The seabed morphology of the Marsdiep inlet is dominated by sand waves. In the northern half of the inlet, the sand waves are asymmetrical–trochoidal with heights and lengths of about 2 and 165 m, respectively and are subject to seasonal variations which may be related to temperature-driven changes in water viscosity, while in the southern half sand waves are progressive with heights and lengths of about 3 and 190 m, respectively (Buijsman and Ridderinkhof, 2008a, b). The sand waves migrate in the flood direction with speeds of up to 90 m yr−1. In the southern part, sand-wave migration and bedload transport are in the flood direction, and slightly more than half of the bedload transport is caused by tidal asymmetry, while the rest is caused by residual currents. In the northern part, sediment transport rates are opposite to the sand-wave migration direction suggesting that suspended load processes are dominant (Buijsman and Ridderinkhof, 2008b).

==============================

Problem description
According to the text on the Marsdiep inlet, in which direction do the sand waves migrate, and at what maximum speed?

[Items stored from a collection]
==============================

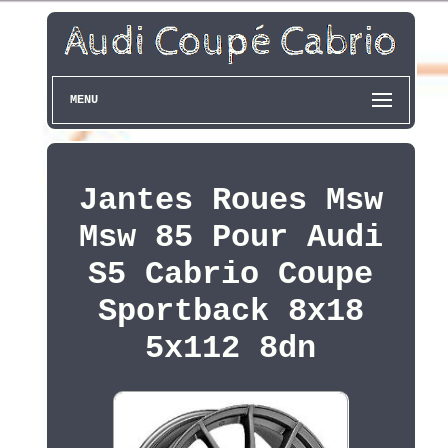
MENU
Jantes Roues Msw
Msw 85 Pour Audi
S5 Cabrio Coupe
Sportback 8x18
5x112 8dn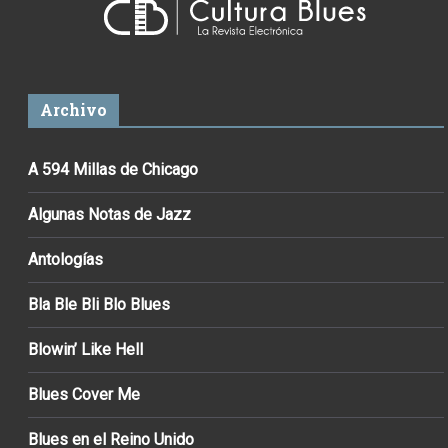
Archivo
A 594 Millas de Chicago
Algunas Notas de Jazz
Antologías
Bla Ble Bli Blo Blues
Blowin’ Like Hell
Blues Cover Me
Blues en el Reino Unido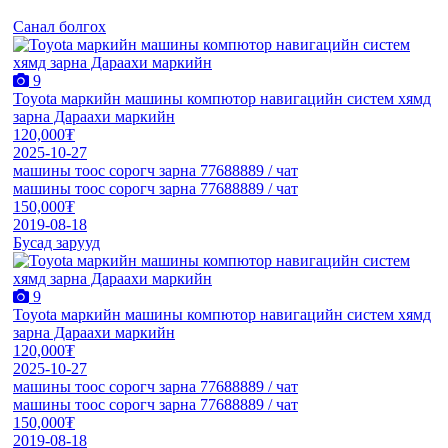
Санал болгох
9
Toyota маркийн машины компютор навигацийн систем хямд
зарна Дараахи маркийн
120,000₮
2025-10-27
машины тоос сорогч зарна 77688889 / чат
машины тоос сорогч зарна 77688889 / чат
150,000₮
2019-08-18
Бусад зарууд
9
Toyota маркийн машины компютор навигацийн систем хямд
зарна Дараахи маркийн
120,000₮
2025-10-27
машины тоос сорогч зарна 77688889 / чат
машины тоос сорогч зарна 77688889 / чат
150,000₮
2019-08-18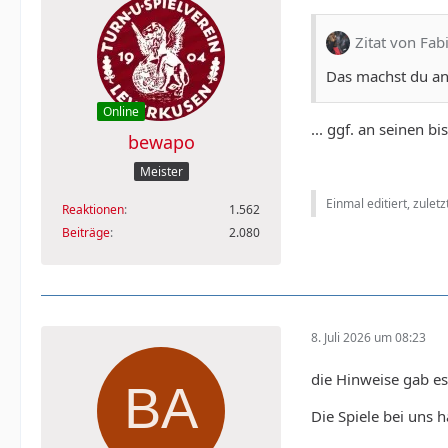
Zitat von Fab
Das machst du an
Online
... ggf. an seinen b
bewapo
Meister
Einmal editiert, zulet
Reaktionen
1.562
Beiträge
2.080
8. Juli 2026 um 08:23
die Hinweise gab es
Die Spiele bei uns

==============================

Final answer
They migrate in the flood direction at speeds of up to 90 m yr−1.